(Problem statement)
Arrange the lines as a two-column CSV with the headers field and value. Begin at the line that has "family: Viscaceae", stop after the last line, and give one row per line with each entry in its own quoted field and any line breaks replaced by spaces.

---------- Records provided ----------

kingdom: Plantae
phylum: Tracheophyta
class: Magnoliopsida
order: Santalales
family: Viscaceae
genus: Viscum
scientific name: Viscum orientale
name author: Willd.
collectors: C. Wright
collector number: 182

----------

(Expected answer)
field,value
"family:","Viscaceae"
"genus:","Viscum"
"scientific name:","Viscum orientale"
"name author:","Willd."
"collectors:","C. Wright"
"collector number:","182"